Equation (18) is a global relationship that considers for straining and attachment in the secondary and primary minimum. The latter equation (Eq. 18) is similar to that used in filtration theory where the deposition kinetics coefficient is related to the filter coefficient \(\lambda \) (Tien 1989). In the same vein, Foppen and Schijven (2006) proposed a similar formulation of the kinetics deposition coefficient which takes into account the deposition by straining and by attachment.

Fig. 8
figure 8

Simultaneous effects of the flow velocity and the particles sizes (presented by the ratio of \(d_\mathrm{p}/d_\mathrm{g}\)) on the straining coefficient

4 Conclusion

The work realized in this study aimed at exploring the coupled effects of ionic strength, particle size, and flow velocity on transport and deposition of suspended particles in saturated sand filling a laboratory column. Compared to the majority of the work reported in the literature, this study, high ionic strengths are investigated (from 0 to 600 mM NaCl). To evaluate the suspended particles–sand grain interaction, extended DLVO (XDLVO) theory was used. Suspended particles and sand grain surfaces are considered chemically and topographically homogeneous. Suspended particles recovery and deposition kinetics were strongly dependent on the solution ionic strength, the hydrodynamics, and the suspended particle sizes, with greater deposition occurring for increasing ionic strength, low flow velocity, and larger ratios of the median diameter of the suspended particles to the median sand grain diameter. Among the results highlighted:

  • A shift was observed between the XDLVO theory prediction (presence of repulsion barrier and hydrodynamic drag forces larger than adhesive forces in the secondary minimum) and the experimental results for a certain ionic strength (\(\hbox {IS} = 25\) mM) and when the particle sizes were larger than 9 \(\upmu \)m. A possible explanation of this behaviour is due, as reported in recent literature, to the effects of surface heterogeneities that should be considered.

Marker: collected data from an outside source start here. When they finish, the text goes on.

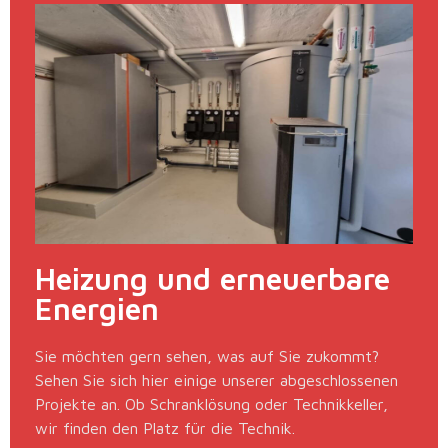
Heizung und erneuerbare
Energien
Sie möchten gern sehen, was auf Sie zukommt?
Sehen Sie sich hier einige unserer abgeschlossenen
Projekte an. Ob Schranklösung oder Technikkeller,
wir finden den Platz für die Technik.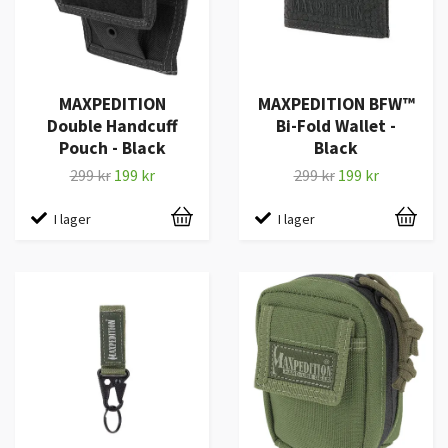
MAXPEDITION
MAXPEDITION BFW™
Double Handcuff
Bi-Fold Wallet -
Pouch - Black
Black
299 kr
199 kr
299 kr
199 kr
I lager
I lager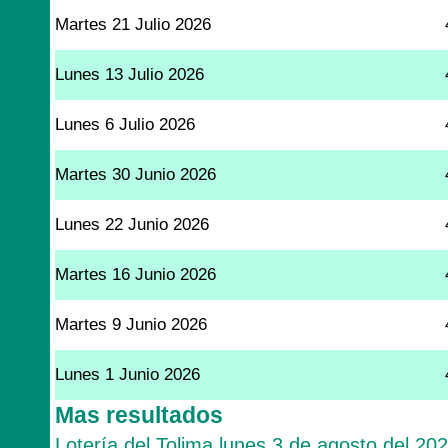
Martes 21 Julio 2026
Lunes 13 Julio 2026
Lunes 6 Julio 2026
Martes 30 Junio 2026
Lunes 22 Junio 2026
Martes 16 Junio 2026
Martes 9 Junio 2026
Lunes 1 Junio 2026
Mas resultados
Lotería del Tolima lunes 3 de agosto del 20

  • For a fixed flow velocity and particle size, the residence time of the non-captured particles increases with increasing ionic strength as the particle/grain surface becomes less repulsive. For a given IS, the retardation of the SP compared to the DT was less important when the flow velocity was high. The residence time of the non-captured particles is dependent on IS and flow velocity.

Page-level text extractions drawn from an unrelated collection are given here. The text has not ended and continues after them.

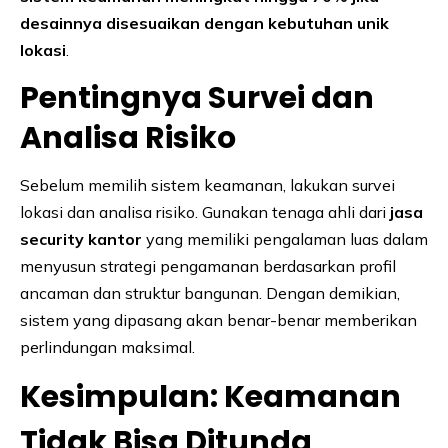
desainnya disesuaikan dengan kebutuhan unik
lokasi
.
Pentingnya Survei dan
Analisa Risiko
Sebelum memilih sistem keamanan, lakukan survei
lokasi dan analisa risiko. Gunakan tenaga ahli dari
jasa
security kantor
yang memiliki pengalaman luas dalam
menyusun strategi pengamanan berdasarkan profil
ancaman dan struktur bangunan. Dengan demikian,
sistem yang dipasang akan benar-benar memberikan
perlindungan maksimal.
Kesimpulan: Keamanan
Tidak Bisa Ditunda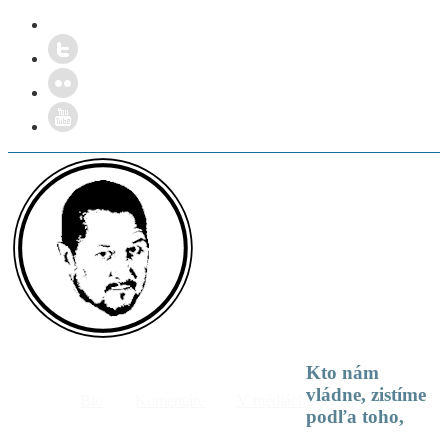
Kto nám
vládne, zistíme
Bio
Komentáre
V médiách
podľa toho,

  • A relationship summarizing the simultaneous effects of particle size, flow velocity, and ionic strength on deposition kinetics coefficient is proposed. This relationship considers for straining and attachment mechanisms.

Furthermore, in view of these results, it would be interesting to analyse the experimental data presented in this study using a numerical modelling where the effects of surface heterogeneities on the retention of the particles in the second minimum will be considered even under unfavourable conditions to deposition.